KARACHI, Pakistan (Reuters) - Global money laundering watchdog the Financial Action Task Force (FATF) on Thursday said it would keep Pakistan on its terrorism financing “grey list”.
FATF had placed Pakistan on its “grey list” of countries with inadequate controls over terrorism financing in 2018, which made foreign firms more cautious about investing in Pakistan.
In an online press briefing from Paris, FATF President Marcus Pleyer said Islamabad had made “significant progress” but there remained “serious deficiencies” in mechanisms to plug money laundering and terrorism financing.
Pleyer said three out of 27 action points still needed work.
Following the announcement, Pakistan said it was committed to complying with the FATF evaluation process.
“It was also noted by FATF member countries that Pakistan is subject to perhaps the most challenging and comprehensive action plan ever given to any country,” Pakistani federal minister Hammad Azhar wrote on Twitter.

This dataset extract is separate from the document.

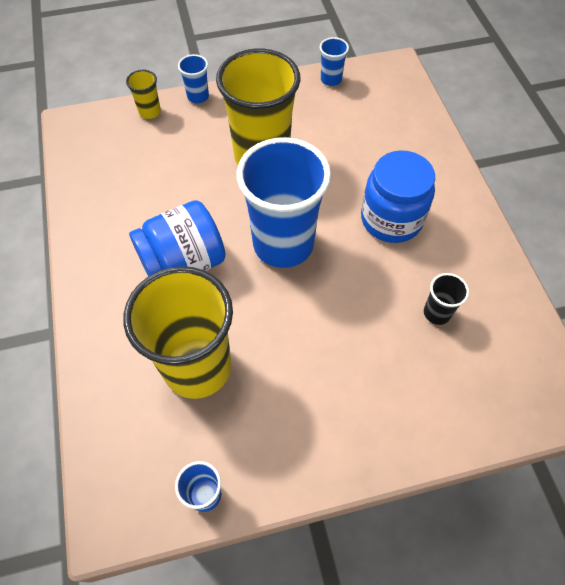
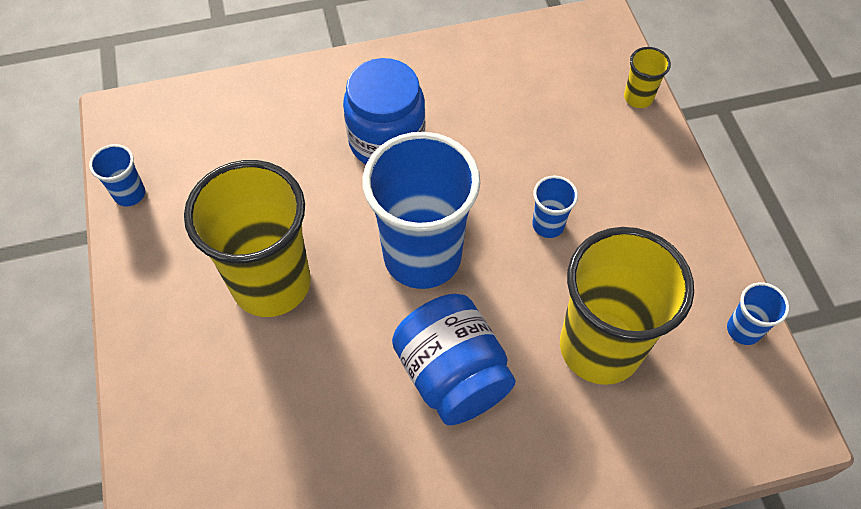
camera: 90 degrees left, 0 degrees up
yellow cup [126,70,161,119] -> yellow cup moved to [624,47,671,108]
blue cup [178,54,209,103] -> blue cup moved to [532,176,578,238]
black cup [424,273,469,325] -> none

Azhar, who leads Pakistan’s effort to implement the FATF roadmap, said the country was “subject to dual evaluation processes of FATF with differing time lines”.

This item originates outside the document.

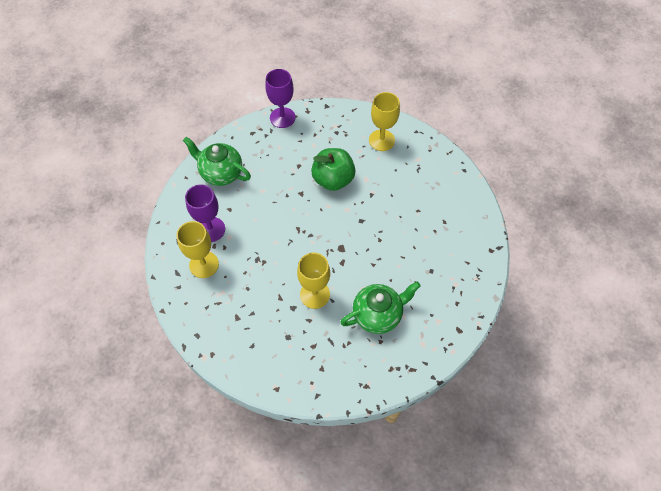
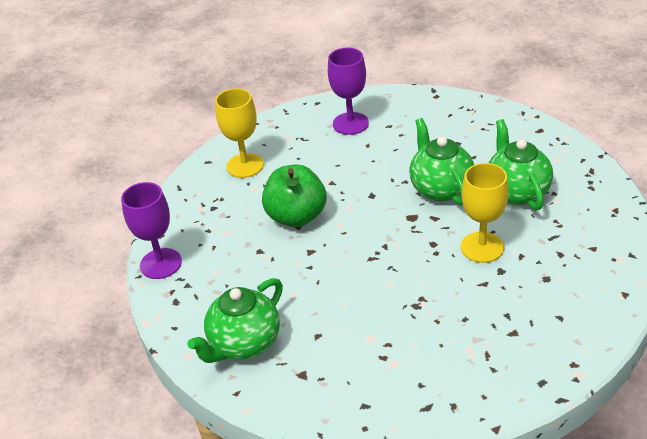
camera: 75 degrees left, 20 degrees down
yellow goblet [176,221,219,278] -> none
purple goblet [185,184,225,242] -> purple goblet moved to [328,48,369,135]
none -> green teapot [409,118,474,205]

Last year, Azhar said that FATF acknowledged that any blacklisting, meaning further downgrading of the country’s status, is off the table now.
However, replying to a question, Pleyer said on Thursday that the risk of Pakistan being put on the blacklist had not gone, and that the country must continue to work on outstanding action points to fix its financial monitoring mechanisms.